Bitcoin's February Crash: Inside the 50% Drop from Record Highs
Remember when Bitcoin was "digital gold"? Yeah, about that. Four months ago, crypto Twitter was euphoric as $BTC kissed $127,000 in October 2025. Today? We're looking at a brutal capitulation below $61,000, a textbook 50% drawdown that's got everyone asking if we're back in crypto winter territory. This wasn't your garden-variety dip. The unwinding triggered over $16 billion in cumulative futures liquidations across major exchanges in under 10 days, creating the exact kind of deleveraging spiral that wipes out overleveraged longs in minutes.

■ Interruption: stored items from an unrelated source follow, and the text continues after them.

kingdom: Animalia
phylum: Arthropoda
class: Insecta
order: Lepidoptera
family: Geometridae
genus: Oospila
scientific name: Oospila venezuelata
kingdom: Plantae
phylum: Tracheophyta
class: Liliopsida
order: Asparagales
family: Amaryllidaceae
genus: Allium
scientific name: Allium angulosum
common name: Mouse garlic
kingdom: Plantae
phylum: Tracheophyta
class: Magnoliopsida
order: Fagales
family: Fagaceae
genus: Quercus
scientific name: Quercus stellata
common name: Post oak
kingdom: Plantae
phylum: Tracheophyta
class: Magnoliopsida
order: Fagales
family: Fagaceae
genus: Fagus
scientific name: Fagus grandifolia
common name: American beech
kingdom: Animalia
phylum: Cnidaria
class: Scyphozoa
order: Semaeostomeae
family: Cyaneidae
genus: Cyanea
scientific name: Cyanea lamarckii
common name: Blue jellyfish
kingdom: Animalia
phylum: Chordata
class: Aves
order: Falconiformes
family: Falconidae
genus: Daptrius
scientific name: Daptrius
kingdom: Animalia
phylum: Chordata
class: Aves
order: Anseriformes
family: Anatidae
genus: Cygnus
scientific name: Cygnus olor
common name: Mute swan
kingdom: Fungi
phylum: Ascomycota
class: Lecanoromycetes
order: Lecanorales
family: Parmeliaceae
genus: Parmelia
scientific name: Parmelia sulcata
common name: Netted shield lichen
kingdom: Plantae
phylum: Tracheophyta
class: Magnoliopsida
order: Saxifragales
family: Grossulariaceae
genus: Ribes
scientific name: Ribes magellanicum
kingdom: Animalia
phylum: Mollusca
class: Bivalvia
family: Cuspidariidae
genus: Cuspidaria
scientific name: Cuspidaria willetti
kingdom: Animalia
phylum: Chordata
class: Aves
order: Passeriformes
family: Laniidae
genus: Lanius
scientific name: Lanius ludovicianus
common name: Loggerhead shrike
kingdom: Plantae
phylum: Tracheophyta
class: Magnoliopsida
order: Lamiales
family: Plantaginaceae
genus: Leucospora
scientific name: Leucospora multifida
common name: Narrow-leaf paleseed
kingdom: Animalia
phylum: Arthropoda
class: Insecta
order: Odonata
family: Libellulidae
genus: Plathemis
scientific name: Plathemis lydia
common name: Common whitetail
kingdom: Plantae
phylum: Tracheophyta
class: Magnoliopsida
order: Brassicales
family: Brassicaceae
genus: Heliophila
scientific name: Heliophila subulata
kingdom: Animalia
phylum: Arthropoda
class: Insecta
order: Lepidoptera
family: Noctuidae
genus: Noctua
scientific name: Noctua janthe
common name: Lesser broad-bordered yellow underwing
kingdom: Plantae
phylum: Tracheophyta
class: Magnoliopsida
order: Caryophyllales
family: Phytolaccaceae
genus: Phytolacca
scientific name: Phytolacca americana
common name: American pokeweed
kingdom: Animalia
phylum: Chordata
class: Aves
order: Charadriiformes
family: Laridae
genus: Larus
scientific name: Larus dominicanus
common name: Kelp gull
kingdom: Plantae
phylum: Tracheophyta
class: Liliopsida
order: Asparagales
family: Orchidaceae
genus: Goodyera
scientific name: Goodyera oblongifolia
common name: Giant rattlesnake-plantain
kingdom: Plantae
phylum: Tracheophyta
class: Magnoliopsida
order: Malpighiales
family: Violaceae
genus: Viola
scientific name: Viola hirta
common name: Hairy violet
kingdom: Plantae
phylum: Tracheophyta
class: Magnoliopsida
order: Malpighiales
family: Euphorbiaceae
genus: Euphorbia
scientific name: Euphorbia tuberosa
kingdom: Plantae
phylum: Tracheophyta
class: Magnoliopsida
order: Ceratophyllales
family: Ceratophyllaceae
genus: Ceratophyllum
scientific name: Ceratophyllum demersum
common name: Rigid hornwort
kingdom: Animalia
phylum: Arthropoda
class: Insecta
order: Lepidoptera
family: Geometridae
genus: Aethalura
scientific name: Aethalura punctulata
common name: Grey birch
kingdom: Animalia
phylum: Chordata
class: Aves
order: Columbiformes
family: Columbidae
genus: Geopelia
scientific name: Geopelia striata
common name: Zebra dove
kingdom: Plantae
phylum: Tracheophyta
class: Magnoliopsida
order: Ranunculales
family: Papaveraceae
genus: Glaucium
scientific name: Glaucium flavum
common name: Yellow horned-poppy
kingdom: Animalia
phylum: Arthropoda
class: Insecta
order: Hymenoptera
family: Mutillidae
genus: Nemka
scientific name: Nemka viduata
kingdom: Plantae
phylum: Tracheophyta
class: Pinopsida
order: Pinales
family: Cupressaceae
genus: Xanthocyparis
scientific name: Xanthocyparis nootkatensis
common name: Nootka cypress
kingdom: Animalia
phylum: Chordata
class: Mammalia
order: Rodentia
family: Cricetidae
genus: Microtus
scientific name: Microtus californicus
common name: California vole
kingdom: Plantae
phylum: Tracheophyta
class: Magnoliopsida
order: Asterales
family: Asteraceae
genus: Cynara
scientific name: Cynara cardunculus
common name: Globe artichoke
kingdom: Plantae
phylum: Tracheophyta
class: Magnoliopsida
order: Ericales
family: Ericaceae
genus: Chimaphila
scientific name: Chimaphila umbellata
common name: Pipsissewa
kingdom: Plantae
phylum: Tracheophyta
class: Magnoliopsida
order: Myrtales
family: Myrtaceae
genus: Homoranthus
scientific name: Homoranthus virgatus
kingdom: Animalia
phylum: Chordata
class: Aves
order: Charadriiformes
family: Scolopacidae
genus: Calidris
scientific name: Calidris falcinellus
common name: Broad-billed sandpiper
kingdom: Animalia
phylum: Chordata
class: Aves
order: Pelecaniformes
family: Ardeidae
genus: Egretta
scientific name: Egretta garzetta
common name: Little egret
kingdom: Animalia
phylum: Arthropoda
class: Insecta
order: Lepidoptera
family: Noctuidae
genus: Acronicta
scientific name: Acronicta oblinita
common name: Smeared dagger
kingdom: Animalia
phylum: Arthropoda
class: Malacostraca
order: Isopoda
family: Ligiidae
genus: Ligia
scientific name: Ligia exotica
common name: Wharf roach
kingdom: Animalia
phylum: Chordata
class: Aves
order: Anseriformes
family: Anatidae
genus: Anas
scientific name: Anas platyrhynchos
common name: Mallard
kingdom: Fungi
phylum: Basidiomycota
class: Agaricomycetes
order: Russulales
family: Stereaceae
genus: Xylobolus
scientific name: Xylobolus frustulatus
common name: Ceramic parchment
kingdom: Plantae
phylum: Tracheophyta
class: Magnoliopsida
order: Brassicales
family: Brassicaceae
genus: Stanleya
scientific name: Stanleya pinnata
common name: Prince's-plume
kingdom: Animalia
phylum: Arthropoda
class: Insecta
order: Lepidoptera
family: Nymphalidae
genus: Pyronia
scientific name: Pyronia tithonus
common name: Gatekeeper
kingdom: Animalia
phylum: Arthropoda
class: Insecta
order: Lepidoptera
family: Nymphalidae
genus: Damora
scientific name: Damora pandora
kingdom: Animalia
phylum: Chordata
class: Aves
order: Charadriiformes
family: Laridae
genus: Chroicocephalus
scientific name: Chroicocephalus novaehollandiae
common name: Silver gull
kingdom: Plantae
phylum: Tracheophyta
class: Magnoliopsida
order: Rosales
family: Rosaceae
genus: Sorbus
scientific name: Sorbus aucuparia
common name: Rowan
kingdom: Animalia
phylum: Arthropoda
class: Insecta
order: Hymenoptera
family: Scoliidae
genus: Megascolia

Traders who'd been riding 10x, 20x, even 50x leverage on their $BTC positions got absolutely rekt as cascading margin calls forced exchanges to dump positions into thin orderbooks. But here's what really nuked the rally: U.S. spot Bitcoin ETFs recorded $1.33 billion in weekly outflows in late January, the largest weekly redemption since February 2025, flipping year-to-date flows to net negative. The same Wall Street suits who were supposed to bring legitimacy and "institutional adoption" to crypto? They front-ran retail to the exits. BlackRock, Fidelity, the whole gang, net sellers in 2026 after absorbing 46,000 BTC in 2025. The correlation breakdown exposed Bitcoin's dirty secret: it's trading like a high-beta tech stock, not a macro hedge. While gold rallied during geopolitical chaos and rate volatility, $BTC dumped alongside momentum tech names. On-exchange reserves actually rose as price fell, signaling increased sell-side availability rather than holders moving coins to cold storage, the opposite of what you'd see in a true accumulation phase. Analysts are now calling for $38,000 as a potential bottom, which would mark a 70% retracement from peak. For anyone who aped in near $120K? This is a masterclass in why "HODL" and leverage don't mix.